Start of Extract provided

But that doesn't work. In my demo, I have a mobj for testing and a sprite, but the sprite's coords are totally unaffected. The test mobj is mobjs[0]. I tried replacing the loop in my code with this
Code:

sprites[mobjs[0].sprite_number].attribute0 &= 0xFE00;
sprites[mobjs[0].sprite_number].attribute0 |= mobjs[0].y;
sprites[mobjs[0].sprite_number].attribute1 &= 0xFF00;
sprites[mobjs[0].sprite_number].attribute1 |= mobjs[0].x;

and the coordinates are updated correctly. I have no idea how this could be possible.

Thanks for helping!

#23226 - poslundc - Wed Jul 07, 2004 10:38 pm

Trace your program, and you'll see the problem. Here's a hint:

Iteration 0:

loop == 0
mobjs[0].sprite_number == 0
effective code (sample line):
sprites[0].attribute0 |= mobjs[0].y

Iteration 1:

loop == 1
mobjs[1].sprite_number == 0 (assuming this is an unused sprite)
effective code (sample line):
sprites[0].attribute0 |= mobjs[1].y


... See the problem?

Dan.

End of Extract provided

Problems and tasks:
• A. In the forum thread about sprite coordinates, what does the reply tell the poster to do to find the problem?
• B. Carry on the forum thread about sprite coordinates from the point where it stops.

Start of Material provided

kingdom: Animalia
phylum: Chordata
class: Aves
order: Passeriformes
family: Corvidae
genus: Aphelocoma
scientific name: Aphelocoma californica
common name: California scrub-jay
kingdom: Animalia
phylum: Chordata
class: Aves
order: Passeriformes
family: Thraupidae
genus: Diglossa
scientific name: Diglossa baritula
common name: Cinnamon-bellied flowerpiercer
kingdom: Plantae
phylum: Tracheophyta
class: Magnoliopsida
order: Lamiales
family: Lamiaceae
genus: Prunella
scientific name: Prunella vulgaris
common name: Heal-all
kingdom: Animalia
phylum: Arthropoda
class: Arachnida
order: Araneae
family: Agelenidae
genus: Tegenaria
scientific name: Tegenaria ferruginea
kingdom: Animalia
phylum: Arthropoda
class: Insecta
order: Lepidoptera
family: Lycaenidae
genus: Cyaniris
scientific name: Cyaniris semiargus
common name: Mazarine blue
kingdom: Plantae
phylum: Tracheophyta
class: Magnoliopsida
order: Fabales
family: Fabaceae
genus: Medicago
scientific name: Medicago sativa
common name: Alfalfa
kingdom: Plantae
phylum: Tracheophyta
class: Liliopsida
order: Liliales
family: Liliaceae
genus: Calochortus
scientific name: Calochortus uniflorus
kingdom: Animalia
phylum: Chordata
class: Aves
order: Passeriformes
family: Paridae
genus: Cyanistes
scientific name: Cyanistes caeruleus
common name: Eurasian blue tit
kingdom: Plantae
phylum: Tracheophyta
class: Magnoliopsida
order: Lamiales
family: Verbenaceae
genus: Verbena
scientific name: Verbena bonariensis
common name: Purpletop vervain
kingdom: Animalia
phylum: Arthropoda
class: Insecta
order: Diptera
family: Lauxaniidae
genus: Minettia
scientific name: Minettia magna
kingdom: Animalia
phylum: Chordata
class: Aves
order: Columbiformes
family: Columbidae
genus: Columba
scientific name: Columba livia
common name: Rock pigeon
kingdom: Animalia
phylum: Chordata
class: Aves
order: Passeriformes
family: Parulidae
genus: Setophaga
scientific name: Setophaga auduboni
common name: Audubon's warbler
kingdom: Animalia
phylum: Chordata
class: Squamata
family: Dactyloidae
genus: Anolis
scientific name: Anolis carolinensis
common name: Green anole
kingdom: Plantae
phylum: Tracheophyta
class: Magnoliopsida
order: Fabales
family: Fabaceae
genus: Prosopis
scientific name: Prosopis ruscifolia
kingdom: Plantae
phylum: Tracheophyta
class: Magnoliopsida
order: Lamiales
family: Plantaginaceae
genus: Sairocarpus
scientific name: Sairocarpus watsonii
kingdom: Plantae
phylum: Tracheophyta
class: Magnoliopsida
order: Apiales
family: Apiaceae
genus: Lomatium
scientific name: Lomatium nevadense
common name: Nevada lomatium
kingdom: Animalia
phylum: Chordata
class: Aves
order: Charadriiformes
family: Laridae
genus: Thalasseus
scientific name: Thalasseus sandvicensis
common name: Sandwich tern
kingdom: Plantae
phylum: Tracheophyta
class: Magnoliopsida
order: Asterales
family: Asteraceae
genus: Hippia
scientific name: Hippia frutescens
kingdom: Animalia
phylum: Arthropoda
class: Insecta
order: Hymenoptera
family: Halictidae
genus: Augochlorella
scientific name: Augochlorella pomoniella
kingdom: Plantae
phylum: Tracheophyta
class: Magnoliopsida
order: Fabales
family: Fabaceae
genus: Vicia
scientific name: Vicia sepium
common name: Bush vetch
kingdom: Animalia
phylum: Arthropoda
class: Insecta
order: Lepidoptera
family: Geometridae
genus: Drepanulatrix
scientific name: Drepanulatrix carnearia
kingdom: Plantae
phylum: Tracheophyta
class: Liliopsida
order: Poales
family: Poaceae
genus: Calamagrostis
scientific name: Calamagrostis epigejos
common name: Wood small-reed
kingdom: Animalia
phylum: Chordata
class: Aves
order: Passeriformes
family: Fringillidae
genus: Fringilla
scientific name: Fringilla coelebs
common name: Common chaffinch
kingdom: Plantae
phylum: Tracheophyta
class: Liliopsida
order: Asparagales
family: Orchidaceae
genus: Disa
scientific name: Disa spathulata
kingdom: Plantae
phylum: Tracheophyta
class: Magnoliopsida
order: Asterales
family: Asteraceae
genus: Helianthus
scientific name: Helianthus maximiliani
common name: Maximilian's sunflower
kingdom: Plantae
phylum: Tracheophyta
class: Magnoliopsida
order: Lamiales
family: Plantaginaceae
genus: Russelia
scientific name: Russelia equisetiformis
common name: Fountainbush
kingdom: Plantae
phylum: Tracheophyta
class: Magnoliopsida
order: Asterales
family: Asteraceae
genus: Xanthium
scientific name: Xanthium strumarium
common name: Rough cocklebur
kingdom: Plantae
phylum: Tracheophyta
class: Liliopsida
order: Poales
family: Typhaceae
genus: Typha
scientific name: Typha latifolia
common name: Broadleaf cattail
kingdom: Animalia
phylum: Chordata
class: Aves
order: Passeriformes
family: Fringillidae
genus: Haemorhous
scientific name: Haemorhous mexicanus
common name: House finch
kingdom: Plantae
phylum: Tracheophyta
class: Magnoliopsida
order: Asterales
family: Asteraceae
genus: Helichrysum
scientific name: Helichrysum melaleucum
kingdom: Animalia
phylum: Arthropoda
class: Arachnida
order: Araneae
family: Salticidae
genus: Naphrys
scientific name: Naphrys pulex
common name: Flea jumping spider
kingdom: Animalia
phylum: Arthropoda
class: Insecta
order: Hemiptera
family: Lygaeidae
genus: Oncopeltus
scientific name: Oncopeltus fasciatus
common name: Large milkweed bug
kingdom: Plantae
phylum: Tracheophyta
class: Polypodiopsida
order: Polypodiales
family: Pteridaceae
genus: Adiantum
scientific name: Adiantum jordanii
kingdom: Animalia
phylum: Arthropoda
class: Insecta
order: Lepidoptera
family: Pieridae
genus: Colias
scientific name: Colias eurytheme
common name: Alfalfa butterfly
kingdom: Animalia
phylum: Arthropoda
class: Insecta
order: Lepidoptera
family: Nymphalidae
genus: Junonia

End of Material provided

Answers to the problems:
• A. Trace the program.

• B.
#23227 - Darmstadium - Wed Jul 07, 2004 10:44 pm

ah, of course! thanks man

#23516 - ProblemBaby - Wed Jul 14, 2004 4:40 pm

another problem I see is if you have big values in y, x you will got problems too. because you AND them wrong

Code:

     sprites[mobjs[loop].sprite_number].attribute0 &= 0xFE00;
     sprites[mobjs[loop].sprite_number].attribute0 |= mobjs[loop].y;
     sprites[mobjs[loop].sprite_number].attribute1 &= 0xFF00;
     sprites[mobjs[loop].sprite_number].attribute1 |= mobjs[loop].x;


this should be changed to

Code:

     sprites[mobjs[loop].sprite_number].attribute0 &= 0xFF00;
     sprites[mobjs[loop].sprite_number].attribute0 |= mobjs[loop].y;
     sprites[mobjs[loop].sprite_number].attribute1 &= 0xFE00;
     sprites[mobjs[loop].sprite_number].attribute1 |= mobjs[loop].x;


or am I wrong?

#23520 - Abscissa - Wed Jul 14, 2004 5:04 pm

ProblemBaby wrote:

or am I wrong?


You're correct. The Y coords take 8-bits, but the X coords need 9-bits (since the screen is wider than it is tall). ANDing with 0xFF00 knocks off the 8 high bits, leaving the low 8 for Y. ANDing with 0xFE00 only knocks off the high 7 bits, leaving 9 for X.